Thinking: Direct consider winning Bicarp of the first half of the known set and the number of known and sum1 and SUM2, respectively, can fill in the first half and the rear half of num1, the second half may be filled number num2. When sum1 equal sum2, equal to only num1 num2, Bicarp to win.

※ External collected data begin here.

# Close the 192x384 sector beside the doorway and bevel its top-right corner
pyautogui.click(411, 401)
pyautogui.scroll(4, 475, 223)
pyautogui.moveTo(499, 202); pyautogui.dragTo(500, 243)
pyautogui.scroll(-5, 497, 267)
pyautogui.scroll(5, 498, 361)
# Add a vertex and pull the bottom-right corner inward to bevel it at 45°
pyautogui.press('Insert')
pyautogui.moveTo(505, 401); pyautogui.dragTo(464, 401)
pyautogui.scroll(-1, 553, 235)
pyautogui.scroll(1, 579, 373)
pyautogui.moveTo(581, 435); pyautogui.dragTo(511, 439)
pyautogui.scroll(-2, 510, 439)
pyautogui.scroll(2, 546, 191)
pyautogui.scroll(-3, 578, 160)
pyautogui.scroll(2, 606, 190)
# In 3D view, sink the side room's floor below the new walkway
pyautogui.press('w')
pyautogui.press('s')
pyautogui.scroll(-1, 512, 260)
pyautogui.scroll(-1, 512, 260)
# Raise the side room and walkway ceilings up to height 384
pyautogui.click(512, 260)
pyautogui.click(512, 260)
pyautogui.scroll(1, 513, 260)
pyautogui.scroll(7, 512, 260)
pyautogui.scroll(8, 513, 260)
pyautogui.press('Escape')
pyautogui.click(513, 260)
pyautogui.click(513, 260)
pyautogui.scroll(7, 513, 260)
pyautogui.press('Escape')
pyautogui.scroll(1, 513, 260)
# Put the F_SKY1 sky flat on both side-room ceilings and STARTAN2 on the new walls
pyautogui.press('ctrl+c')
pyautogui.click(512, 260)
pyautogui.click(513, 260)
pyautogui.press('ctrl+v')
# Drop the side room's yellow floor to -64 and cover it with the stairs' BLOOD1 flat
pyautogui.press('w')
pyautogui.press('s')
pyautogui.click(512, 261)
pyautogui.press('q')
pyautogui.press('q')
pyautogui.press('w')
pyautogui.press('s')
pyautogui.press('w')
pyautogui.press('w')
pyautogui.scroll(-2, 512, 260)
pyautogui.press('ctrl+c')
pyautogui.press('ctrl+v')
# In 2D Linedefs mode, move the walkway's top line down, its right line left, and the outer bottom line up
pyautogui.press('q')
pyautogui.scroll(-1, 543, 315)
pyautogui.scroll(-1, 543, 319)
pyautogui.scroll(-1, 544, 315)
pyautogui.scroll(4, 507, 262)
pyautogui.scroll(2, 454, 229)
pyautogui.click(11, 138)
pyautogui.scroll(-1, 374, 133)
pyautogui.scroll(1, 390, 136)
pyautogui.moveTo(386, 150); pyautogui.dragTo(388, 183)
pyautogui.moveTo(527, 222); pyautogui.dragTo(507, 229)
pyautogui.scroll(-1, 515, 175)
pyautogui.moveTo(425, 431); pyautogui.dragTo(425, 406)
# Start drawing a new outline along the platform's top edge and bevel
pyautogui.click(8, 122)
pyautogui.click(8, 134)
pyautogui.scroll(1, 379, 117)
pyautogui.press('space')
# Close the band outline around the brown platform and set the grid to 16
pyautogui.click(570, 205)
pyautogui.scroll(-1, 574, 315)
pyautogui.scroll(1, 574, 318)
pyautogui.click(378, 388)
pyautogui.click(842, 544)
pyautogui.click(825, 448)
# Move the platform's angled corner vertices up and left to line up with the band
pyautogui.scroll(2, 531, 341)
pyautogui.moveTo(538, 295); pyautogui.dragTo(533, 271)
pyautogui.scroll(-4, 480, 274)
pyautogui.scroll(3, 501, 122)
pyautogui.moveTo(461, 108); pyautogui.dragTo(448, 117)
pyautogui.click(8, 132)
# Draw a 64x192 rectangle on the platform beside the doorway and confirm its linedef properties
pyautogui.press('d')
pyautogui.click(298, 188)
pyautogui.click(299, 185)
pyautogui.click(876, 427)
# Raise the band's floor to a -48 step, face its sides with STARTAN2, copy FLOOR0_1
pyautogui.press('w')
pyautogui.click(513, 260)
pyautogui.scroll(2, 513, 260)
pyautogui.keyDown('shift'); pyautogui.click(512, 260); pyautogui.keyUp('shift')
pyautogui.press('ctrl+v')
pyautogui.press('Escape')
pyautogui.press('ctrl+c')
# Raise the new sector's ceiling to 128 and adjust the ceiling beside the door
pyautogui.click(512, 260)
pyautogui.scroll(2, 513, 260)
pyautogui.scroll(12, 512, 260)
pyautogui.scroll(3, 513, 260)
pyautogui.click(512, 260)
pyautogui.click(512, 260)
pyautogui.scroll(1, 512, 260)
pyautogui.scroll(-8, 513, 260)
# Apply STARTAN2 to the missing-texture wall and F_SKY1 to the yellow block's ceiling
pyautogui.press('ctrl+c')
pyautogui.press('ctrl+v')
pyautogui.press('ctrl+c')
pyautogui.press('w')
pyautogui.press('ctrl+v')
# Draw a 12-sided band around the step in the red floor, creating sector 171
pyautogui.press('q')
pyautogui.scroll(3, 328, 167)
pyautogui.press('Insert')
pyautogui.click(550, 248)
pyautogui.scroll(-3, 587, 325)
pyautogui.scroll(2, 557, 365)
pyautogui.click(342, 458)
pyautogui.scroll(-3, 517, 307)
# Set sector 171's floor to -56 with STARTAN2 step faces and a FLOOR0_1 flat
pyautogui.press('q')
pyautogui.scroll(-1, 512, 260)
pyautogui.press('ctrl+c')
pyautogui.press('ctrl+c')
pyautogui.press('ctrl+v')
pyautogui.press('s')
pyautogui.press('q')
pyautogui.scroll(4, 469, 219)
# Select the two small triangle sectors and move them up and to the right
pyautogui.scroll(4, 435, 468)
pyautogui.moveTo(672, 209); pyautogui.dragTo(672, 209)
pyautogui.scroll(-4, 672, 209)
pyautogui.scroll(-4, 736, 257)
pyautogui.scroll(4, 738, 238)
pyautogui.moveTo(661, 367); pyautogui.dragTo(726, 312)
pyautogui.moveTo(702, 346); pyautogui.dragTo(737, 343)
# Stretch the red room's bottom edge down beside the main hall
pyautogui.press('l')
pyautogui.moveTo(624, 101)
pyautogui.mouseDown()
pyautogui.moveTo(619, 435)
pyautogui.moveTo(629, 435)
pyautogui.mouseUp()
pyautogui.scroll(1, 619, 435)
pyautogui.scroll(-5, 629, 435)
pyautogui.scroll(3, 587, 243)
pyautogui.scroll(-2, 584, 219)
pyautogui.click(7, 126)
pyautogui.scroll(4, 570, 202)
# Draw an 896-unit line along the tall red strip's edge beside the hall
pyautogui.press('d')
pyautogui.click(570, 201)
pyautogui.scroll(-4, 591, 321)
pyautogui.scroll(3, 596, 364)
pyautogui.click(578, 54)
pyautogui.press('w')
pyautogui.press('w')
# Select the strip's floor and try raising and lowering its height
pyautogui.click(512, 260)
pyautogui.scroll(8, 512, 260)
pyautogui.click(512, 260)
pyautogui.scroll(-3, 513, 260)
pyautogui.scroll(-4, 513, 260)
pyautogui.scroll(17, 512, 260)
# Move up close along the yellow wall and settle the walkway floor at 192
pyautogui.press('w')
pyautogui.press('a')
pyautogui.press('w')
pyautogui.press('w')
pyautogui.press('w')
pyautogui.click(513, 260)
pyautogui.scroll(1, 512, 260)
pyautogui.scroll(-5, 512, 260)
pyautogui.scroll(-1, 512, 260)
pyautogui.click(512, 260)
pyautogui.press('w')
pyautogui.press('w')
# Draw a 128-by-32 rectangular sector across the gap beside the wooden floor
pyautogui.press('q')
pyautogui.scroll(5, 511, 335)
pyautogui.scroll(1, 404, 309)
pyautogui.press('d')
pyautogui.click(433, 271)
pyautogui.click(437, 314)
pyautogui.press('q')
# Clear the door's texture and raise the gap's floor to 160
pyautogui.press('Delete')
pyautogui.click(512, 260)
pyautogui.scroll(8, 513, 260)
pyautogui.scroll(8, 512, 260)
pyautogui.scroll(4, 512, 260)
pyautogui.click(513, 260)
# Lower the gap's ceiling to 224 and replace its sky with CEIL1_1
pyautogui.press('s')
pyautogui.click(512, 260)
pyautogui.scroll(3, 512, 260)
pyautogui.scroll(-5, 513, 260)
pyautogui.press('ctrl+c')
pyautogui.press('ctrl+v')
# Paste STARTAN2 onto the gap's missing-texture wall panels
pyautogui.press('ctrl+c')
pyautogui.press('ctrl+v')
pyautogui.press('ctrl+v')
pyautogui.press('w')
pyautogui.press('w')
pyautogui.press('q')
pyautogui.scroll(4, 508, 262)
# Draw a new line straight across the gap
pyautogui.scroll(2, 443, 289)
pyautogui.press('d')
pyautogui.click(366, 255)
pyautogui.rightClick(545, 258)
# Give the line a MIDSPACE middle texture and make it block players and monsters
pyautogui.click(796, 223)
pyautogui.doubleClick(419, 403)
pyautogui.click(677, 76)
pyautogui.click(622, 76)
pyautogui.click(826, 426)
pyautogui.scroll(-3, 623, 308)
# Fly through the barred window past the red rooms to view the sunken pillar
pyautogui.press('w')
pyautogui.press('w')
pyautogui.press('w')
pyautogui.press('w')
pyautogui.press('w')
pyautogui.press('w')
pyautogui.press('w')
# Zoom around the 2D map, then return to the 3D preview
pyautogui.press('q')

sum1> When sum2, a simple analysis can be obtained when equal sum2 -sum1 (num1-num2) * 9/2, because the only control Bicarp (num1-num2) * 9/2 this number. sum2> Similarly when sum1.
AC Code:
1 #include <iostream> 2 #include <cstdio> 3 #include <cstring> 4 using namespace std; 5 typedef long long ll; 6 int main(){ 7 int n; 8 cin>>n; 9 char c; 10 int num1=0,num2=0,sum1=0,sum2=0; 11 for(int i=1;i<=n;i++){ 12 cin>>c; 13 if(i<=n/2){ 14 if(c=='?') num1++; 15 else sum1+=(c-'0'); 16 } 17 else{ 18 if(c=='?') num2++; 19 else sum2+=(c-'0'); 20 } 21 } 22 bool flag; 23 if(sum1>sum2&&sum1-sum2==(num2-num1)*9/2) flag=false; 24 else if(sum1<sum2&&sum2-sum1==(num1-num2)*9/2) flag=false; 25 else if(sum1==sum2&&num1==num2) flag=false; 26 else flag=true; 27 if(flag) cout<<"Monocarp"<<endl; 28 else cout<<"Bicarp"<<endl; 29 return 0; 30 }
Why does it feel both questions than B and that good writing, too uncomfortable.